**Task description:** Copy out all the lines in the records that include the word "most".

**Recorded data:**

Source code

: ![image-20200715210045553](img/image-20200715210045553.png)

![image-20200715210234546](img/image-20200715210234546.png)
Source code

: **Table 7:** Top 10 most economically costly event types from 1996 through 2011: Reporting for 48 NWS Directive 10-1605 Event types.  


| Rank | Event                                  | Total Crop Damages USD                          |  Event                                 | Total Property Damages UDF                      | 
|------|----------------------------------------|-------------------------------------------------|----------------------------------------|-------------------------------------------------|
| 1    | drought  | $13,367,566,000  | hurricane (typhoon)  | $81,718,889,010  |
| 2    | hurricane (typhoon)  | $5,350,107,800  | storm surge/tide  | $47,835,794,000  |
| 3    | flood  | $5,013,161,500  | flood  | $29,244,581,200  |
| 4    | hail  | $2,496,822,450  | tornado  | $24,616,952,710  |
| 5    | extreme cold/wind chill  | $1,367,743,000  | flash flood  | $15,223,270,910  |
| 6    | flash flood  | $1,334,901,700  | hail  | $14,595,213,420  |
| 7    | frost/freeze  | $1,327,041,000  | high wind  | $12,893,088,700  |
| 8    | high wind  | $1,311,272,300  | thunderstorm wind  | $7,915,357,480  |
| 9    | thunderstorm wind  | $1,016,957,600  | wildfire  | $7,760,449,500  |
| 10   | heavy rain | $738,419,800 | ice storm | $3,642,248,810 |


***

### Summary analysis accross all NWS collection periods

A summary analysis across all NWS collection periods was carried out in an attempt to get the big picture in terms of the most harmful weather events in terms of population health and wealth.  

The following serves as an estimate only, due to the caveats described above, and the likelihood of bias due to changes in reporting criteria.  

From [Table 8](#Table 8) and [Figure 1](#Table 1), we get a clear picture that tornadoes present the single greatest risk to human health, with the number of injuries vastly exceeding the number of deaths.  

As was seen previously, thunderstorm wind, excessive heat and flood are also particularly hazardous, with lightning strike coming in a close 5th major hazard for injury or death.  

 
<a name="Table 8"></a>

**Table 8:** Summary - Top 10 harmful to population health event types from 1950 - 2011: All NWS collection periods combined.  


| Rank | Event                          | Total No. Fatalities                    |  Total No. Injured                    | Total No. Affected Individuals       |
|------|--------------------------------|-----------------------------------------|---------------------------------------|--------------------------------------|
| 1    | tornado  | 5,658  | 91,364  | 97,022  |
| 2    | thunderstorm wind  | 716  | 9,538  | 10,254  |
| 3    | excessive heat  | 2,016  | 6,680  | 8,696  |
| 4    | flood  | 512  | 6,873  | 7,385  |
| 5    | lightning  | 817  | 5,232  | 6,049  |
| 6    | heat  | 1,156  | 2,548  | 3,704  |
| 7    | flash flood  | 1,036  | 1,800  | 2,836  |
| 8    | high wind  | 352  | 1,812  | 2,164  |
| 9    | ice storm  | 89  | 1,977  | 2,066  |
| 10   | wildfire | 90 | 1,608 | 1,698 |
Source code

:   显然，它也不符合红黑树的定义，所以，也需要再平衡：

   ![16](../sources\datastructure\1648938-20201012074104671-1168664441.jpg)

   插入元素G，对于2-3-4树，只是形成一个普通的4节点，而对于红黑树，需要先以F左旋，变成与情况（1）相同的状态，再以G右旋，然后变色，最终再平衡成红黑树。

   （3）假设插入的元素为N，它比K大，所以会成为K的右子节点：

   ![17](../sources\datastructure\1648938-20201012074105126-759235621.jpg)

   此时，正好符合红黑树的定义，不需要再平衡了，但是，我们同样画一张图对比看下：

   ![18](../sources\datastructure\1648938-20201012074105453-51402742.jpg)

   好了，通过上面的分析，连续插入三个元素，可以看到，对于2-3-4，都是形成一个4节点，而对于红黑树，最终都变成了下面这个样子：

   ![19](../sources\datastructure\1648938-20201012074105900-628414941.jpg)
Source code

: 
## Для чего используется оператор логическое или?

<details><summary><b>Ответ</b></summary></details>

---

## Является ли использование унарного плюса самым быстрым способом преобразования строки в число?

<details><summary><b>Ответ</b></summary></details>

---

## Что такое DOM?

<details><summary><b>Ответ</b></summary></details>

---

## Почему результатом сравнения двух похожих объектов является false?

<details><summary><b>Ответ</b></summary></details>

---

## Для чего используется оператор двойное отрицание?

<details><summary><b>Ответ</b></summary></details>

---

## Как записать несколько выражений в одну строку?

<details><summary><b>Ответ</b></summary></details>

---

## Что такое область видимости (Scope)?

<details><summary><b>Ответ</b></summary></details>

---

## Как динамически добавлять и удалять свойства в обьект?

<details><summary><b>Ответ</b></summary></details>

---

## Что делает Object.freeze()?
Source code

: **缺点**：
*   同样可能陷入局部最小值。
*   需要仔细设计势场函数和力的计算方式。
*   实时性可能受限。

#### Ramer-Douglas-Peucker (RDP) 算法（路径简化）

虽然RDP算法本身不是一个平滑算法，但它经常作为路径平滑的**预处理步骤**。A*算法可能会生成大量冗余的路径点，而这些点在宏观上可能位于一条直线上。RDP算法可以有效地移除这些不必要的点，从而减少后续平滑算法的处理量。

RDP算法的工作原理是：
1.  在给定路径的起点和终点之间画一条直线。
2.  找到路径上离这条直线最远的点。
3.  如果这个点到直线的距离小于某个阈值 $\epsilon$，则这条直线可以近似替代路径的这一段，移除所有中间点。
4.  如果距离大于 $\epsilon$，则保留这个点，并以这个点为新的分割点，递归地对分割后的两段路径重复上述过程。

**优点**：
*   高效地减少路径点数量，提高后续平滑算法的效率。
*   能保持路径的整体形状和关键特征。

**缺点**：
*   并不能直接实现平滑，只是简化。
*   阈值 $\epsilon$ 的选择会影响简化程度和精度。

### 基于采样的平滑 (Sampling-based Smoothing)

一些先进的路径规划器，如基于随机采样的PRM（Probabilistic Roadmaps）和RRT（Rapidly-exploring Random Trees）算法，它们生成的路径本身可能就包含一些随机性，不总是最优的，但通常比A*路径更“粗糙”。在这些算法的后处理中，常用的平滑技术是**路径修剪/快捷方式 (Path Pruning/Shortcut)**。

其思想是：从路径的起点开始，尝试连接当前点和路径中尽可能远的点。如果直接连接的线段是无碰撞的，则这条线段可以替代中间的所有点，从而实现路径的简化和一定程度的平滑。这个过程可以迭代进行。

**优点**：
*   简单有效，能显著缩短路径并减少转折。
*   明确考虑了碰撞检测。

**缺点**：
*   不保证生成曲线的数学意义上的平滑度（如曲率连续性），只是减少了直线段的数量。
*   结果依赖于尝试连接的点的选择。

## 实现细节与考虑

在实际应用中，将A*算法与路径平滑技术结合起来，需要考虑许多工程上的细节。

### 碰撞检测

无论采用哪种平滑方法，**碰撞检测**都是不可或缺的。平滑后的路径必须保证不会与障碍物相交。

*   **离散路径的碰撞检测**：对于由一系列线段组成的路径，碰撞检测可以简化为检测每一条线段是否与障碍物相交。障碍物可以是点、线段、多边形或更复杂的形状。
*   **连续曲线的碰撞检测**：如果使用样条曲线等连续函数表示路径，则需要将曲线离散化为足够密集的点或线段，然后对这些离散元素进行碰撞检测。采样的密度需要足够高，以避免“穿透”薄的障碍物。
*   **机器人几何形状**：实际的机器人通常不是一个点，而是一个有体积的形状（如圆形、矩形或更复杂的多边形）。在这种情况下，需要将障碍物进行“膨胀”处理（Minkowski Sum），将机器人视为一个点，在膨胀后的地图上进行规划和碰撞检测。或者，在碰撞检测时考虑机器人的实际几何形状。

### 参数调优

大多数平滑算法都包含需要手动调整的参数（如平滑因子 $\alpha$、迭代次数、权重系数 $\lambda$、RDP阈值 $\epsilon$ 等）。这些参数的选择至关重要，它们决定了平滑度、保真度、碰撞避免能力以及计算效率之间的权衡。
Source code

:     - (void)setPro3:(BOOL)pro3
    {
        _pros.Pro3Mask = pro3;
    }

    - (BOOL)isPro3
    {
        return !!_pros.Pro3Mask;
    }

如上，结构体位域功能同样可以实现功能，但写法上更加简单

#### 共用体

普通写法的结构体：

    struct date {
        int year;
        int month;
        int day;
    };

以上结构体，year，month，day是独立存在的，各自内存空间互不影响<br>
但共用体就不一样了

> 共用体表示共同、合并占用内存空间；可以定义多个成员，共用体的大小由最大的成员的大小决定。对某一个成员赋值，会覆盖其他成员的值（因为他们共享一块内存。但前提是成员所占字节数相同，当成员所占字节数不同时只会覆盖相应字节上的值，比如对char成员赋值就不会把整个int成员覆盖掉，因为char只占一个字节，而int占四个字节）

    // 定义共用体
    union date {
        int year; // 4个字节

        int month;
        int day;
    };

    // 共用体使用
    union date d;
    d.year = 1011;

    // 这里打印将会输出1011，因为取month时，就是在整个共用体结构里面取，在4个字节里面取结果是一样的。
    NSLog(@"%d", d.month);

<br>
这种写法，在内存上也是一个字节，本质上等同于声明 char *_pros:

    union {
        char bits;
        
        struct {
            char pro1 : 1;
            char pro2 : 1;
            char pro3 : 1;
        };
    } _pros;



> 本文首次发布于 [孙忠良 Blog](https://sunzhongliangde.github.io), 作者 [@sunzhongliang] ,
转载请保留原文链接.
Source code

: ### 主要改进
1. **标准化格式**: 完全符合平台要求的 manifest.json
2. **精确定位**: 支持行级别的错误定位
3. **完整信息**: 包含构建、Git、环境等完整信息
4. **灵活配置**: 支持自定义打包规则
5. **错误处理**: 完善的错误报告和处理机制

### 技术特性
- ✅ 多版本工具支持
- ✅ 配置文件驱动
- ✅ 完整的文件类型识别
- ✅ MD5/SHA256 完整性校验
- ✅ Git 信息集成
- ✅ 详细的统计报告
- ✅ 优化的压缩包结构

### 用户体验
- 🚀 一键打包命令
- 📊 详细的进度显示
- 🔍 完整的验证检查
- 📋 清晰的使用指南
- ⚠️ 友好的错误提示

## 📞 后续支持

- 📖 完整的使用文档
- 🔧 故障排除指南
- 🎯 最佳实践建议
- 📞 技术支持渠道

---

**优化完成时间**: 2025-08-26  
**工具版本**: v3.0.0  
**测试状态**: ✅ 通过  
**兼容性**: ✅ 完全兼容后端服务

**Written answer:**
: **Table 7:** Top 10 most economically costly event types from 1996 through 2011: Reporting for 48 NWS Directive 10-1605 Event types.  
A summary analysis across all NWS collection periods was carried out in an attempt to get the big picture in terms of the most harmful weather events in terms of population health and wealth.  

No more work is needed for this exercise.